On one hand, high octane gasoline further opens the door to smaller, high performing engines that can yield real-world fuel economy gains of between 3 and 6 percent, while reducing carbon dioxide emissions about 2 percent, according to a panel of experts who spoke last week at the SAE World Congress in Detroit.
And those gains would come cheap by today’s engineering standards. Raising an engine’s compression ratio from 9.0:1 to 12.0:1 can be done with a simple reshaping of pistons or a redesigning of the cylinder head’s combustion chambers. Some additional expense might be involved because of the need for more robust gaskets and changes to the fuel system to handle more ethanol.
“If we were able to tune the engine and optimize spark for higher octane, we could turn that into higher fuel economy,” Dave Leone, executive chief engineer for Cadillac’s V-series performance cars, told me. He said 90 would be a good octane level for regular fuel with 95 octane becoming the new premium. Such a system would roughly align the United States with Europe in octane ratings.
(To align exactly with Europe, regular gasoline in the U.S. would be between 90 and 95 octane, premium would be above that and superpremium would be 102 octane.)
On the other hand, premium gasoline averages around 37 cents more per gallon than regular and raises ownership costs for consumers. That presents automakers with marketing and PR nightmares. Few car companies want to force customers to use premium fuel, especially when the average transaction price for U.S. light vehicles is more than $32,000. Running a car on premium instead of regular adds $1,500 in operating costs over the life of a car, according to Amir Maria, a research engineer at Chevron Energy Technology Co.
Further complicating matters: today’s cheap gasoline. The price of a barrel of oil is down nearly 50 percent since June. In many states, the price of regular gasoline dipped to under $2 per gallon this year, but the national average has bounced back to around $2.55 per gallon today. That’s still far below the $3.83 national average in March 2012.
Cheap fuel is causing American buyers to revert to old habits. SUVs and trucks are flying off dealer lots. Small, fuel-efficient cars are not. Three years ago, when gasoline was nearly $4 per gallon, cars sales reached a high of 54.7 percent of the new light-vehicle market. Today, the split is now about 45 percent cars vs. 55 percent light trucks.
Automakers are counting on strong sales of hybrid, electric, diesel and fuel-efficient vehicles to meet the 2025 model year standards.
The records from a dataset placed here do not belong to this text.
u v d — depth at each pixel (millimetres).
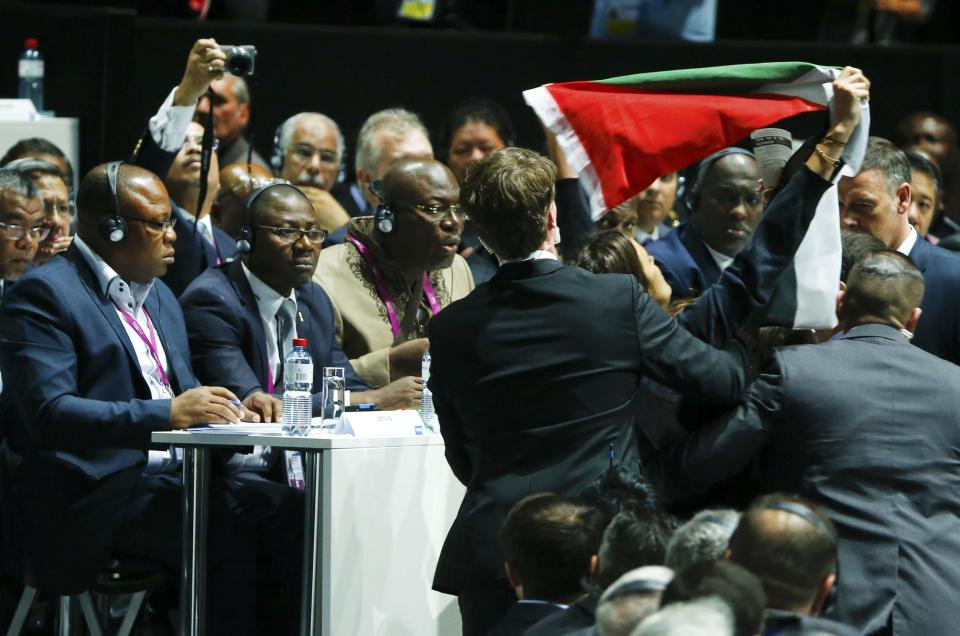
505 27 28422
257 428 15578
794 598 9539
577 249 16047
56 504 16422
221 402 15875
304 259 17875
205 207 21078
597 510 11023
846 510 12695
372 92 26609
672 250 20750
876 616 12414
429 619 15594
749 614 8008
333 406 16719
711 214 20531
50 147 23656
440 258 18922
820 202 12922
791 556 9539
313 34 26359
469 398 12648
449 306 12992
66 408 15898
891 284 13398
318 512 14742
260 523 17031
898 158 17594
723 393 12672
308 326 18188
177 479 17188
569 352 12352
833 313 12961
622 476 11859
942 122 27000
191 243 20266
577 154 13703
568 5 27391
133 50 25766
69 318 16453
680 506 13539
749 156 20656
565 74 26891
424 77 26703
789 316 12906
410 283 19375
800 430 12867
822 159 12938
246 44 26203
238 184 22750
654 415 13305
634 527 10492
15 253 19297
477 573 12352
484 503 12422
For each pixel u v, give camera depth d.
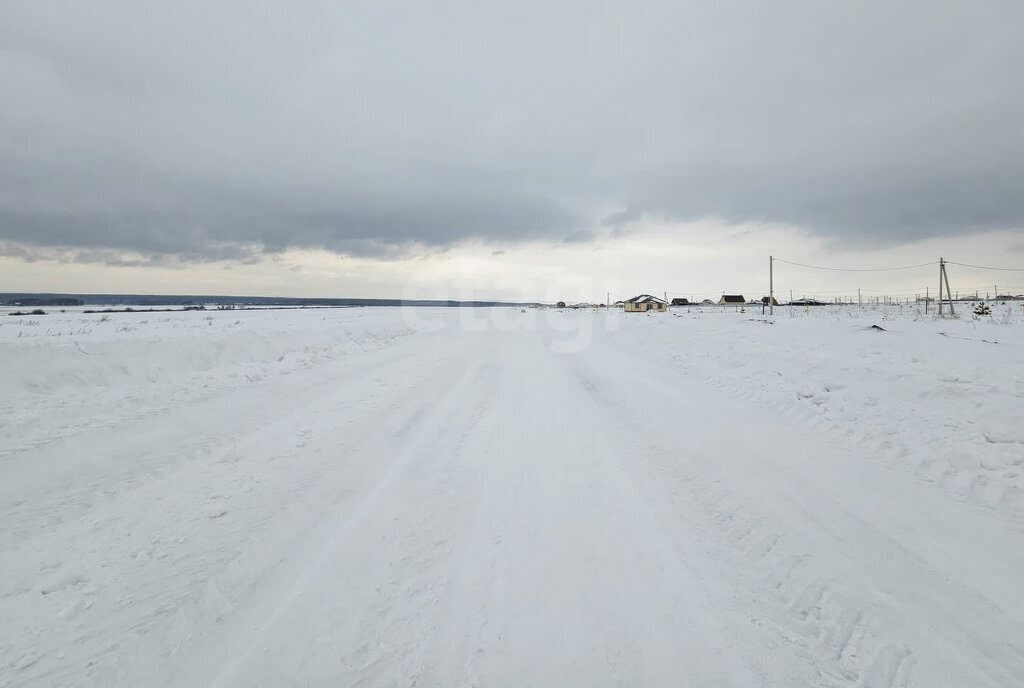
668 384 8.97
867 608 2.59
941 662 2.22
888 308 37.66
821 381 7.50
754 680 2.14
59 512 3.66
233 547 3.24
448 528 3.51
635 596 2.72
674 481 4.37
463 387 8.78
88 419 5.85
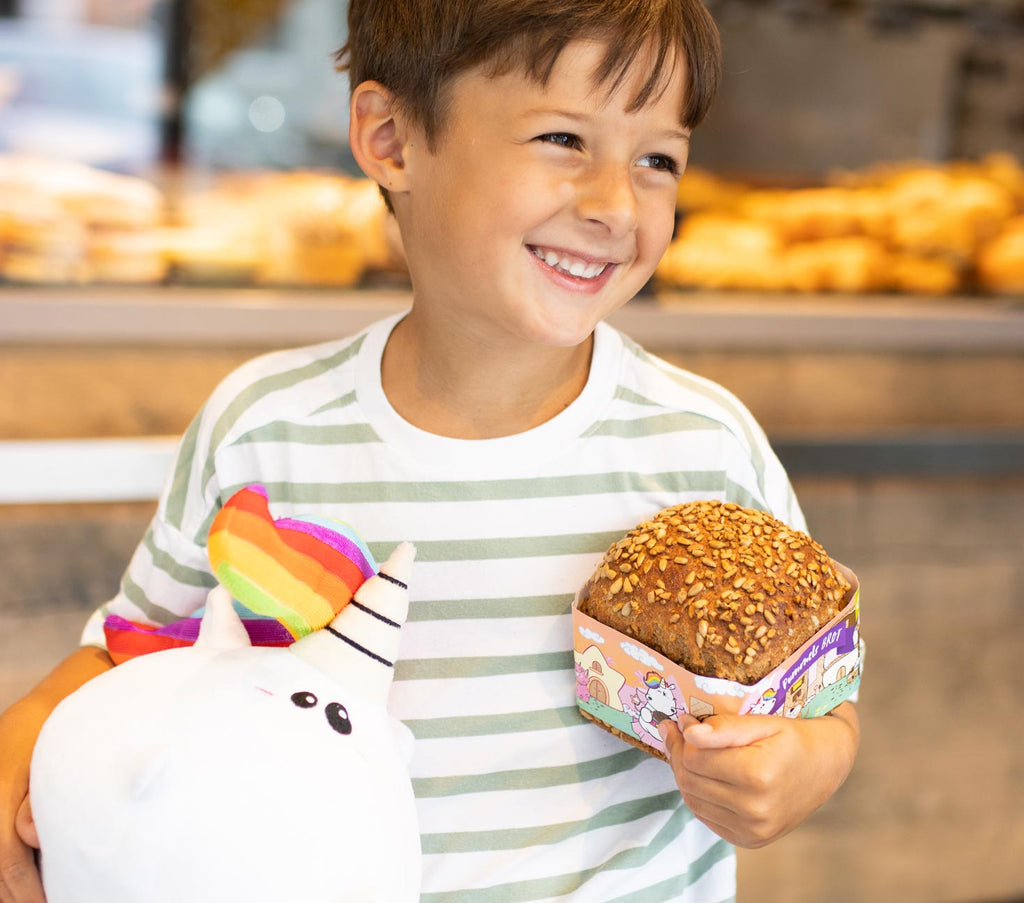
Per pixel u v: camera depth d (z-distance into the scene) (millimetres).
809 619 749
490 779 856
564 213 740
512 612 866
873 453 1825
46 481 1500
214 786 627
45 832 653
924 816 2027
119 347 1542
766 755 696
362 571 746
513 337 816
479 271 760
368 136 832
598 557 874
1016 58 2793
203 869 618
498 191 736
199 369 1580
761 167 2717
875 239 2283
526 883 836
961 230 2223
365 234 1907
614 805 876
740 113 2674
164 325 1552
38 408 1523
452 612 865
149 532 949
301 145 2469
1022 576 1987
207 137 2441
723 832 750
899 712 1976
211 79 2428
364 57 832
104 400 1548
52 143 2348
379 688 714
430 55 754
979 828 2066
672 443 890
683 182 2506
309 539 731
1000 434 1891
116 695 675
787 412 1864
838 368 1875
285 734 657
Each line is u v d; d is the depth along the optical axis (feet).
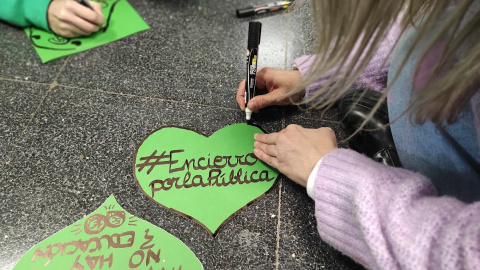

Refiners are resisting early efforts to produce gasoline with higher octane, citing increased costs. According to Chevron, 87 percent of gasoline produced today is 87 octane; premium is a niche product. Raising octane in the refining process adds cost because the fuel produced requires more hydrocarbon molecules.
Octane also can be raised by adding more ethanol, but that brings with it another set of problems. Gasoline with too much ethanol can damage the fuel systems of today’s vehicles, especially older ones not engineered to burn fuel with more than 10 percent ethanol. And gasoline with high ethanol content carries less energy, meaning lower miles per gallon and more frequent stops to refill the tank.
If fuel prices stay low, if Americans continue to buy SUVs and trucks, and if the Feds don’t waiver on the 54.5 mpg standards, the octane debate may start moving from the quiet backwater of industry conferences and engineering seminars to the top of the agenda.